Colin Champion pointe du doigt le gouvernement, qui, selon lui, n’attribue pas assez de moyens pour lutter contre ce phénomène. « Ils sont tout seuls dans leur détresse ; ils s’enfoncent de plus en plus ». Le président de la Voix Lycéenne propose de « remettre des moyens humains, c’est-à-dire des postes », pour limiter le nombre d’élèves décrocheurs. Il affirme que lors du premier quinquennat d’Emmanuel Macron, « 7 500 postes d’enseignants ont été supprimés » par l'ancien ministre de l'Éducation. Axel Benoist souligne aussi le manque de professeurs et veut revaloriser la filière pour « éviter des effectifs pléthoriques à plus de 30 élèves par classe ».

Favoriser la poursuite d’études comme l’insertion professionnelle

Bien que la voie professionnelle ait pour objectif une insertion professionnelle rapide sur le marché de l’emploi, les enseignants veulent assurer une formation significative pour que ceux qui le souhaitent puissent poursuivre leurs études supérieures, notamment en BTS.

La ministre déléguée Carole Grandjean veut aussi adapter les cursus aux réalités du terrain et améliorer l’insertion professionnelle et l’accès à l’emploi.
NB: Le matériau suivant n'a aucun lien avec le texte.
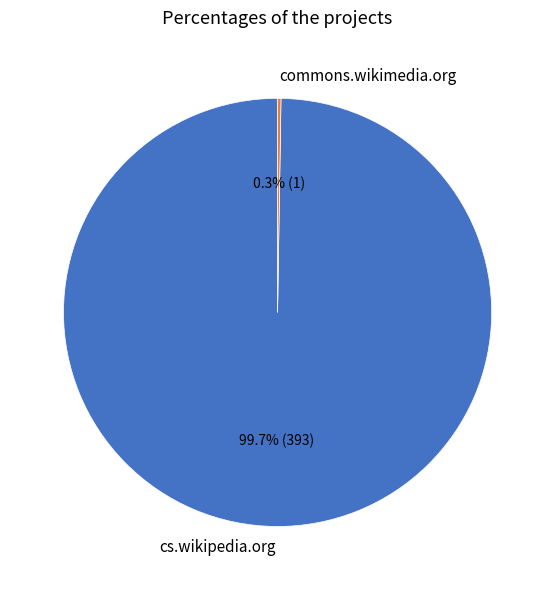

Which category accounts for the majority?

cs.wikipedia.org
Elle souhaite également préparer les poursuites d’études supérieures exigées par certains métiers. Ainsi, deux groupes de travail pilotés par le ministère ont été érigés en ce sens.

« Je partage la volonté qui est d’orienter nos élèves de bac pro vers le supérieur, notamment les BTS », explique Jérôme Presneau, bien qu’il s’interroge. « Je n’arrive pas à comprendre cette logique qui veut qu’on réduise l’enseignement général avec une volonté de poursuivre dans le supérieur ». Aujourd’hui, environ 25 % des bacheliers pros se dirigent vers un BTS une fois leur diplôme en poche, selon le ministère de l’Éducation nationale.

Plusieurs manifestations ont déjà eu lieu depuis les débuts du projet de loi, et les mobilisations vont se poursuivre pour faire entendre leur mécontentement. « Les élèves sont très réceptifs et ils comprennent que leur voie est en danger. On souhaite s’allier collectivement, tous lycéens confondus, pour faire face à ce gouvernement qui est déterminé à saboter le lycée professionnel », conclut Colin Champion.